Matching the fix to the right layer is half the battle.

The framework wall is real, and it's a category error to ignore it

This one is specific to "uplift" migrations (old framework → new framework), and it's brutal if you
miss it. A migration guide will happily tell the model to use modern APIs — say, the dependency-
injection or interop primitives of the target framework. But if you are migrating in place, inside
a module that still targets the old framework, those APIs don't exist yet. The model writes
beautiful, idiomatic target-framework code… that cannot compile where it lives.

The fix is to recognize the tier you're working in and decouple instead of port: extract a small,
framework-neutral seam (an interface the module owns) and leave the actual target-framework
implementation for later, when the host project is on the new framework. The model's job in the old
module is to remove the coupling, not to write code the old framework can't host. Knowing this up
front saves you from a pile of "confident, approved, uncompilable" output.

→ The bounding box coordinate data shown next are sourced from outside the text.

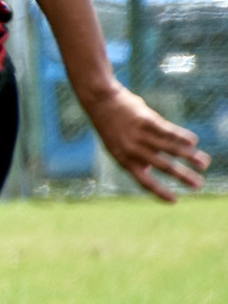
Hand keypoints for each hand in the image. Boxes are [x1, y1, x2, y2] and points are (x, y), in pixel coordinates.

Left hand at [81, 86, 210, 200]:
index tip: (174, 201)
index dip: (160, 192)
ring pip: (170, 148)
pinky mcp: (145, 120)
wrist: (100, 101)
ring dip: (190, 156)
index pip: (144, 181)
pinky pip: (168, 131)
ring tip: (204, 163)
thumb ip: (133, 157)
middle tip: (199, 185)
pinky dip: (182, 136)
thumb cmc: (112, 126)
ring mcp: (138, 134)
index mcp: (123, 160)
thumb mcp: (117, 146)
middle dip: (183, 177)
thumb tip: (149, 168)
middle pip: (163, 166)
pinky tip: (193, 142)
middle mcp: (132, 149)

Measure the right thing, and go leaf-first

Two operational notes that paid off:

  • Port bottom-up. Migrate the leaf dependencies first so every layer above compiles against
    already-migrated code. Trying to migrate a high-level component while its foundations are still on
    the old stack is just thrashing.
  • Pick a metric that actually moves. In a big interconnected module, the total error count
    barely budges per file (everything cross-references everything) and only collapses near the end.
    That's demoralizing and misleading. Track a subset you can move — e.g., "files still referencing
    the old framework" — and gate the full build at the end.

Structured pipeline vs. agentic tool — and why I landed on a hybrid

There are two philosophies for driving the model:

  • A structured pipeline: one prompt in, one diff out, your code applies/builds/scores it. This is
    fantastic for measuring — you can score each attempt against a known-good result, build a
    regression suite, and actually tell whether a model or a prompt change made things better.
  • An agentic tool: give the model real tools (read, search, edit, build) and let it drive a
    multi-turn loop. This natively solves context-gathering, multi-file edits, and the whole diff-apply
    problem — because there's no diff, the agent just edits the file.

For throughput — getting the migration done — the agentic approach wins, precisely because most of
the pipeline cleverness above exists to compensate for the diff design's weaknesses. For measurement
— knowing whether your system is improving — the structured pipeline is irreplaceable.

So don't choose. Wrap the agentic tool inside the measurable shell. Let the agent do the edit;
let your harness build-gate and score the result against your known-good criteria. You get agentic
reliability and a number you can trust.

Takeaway

If you're about to point an LLM at a legacy migration, internalize this: the model will mostly write
fine code. Your real engineering is the harness — feeding it the context it asks for, applying its
work without fighting diffs, knowing when retrying is pointless, respecting the framework boundaries,
and measuring progress with a metric that actually moves. Get those right and "can an LLM migrate my
legacy app?" stops being a gamble and becomes a pipeline you can run, measure, and trust.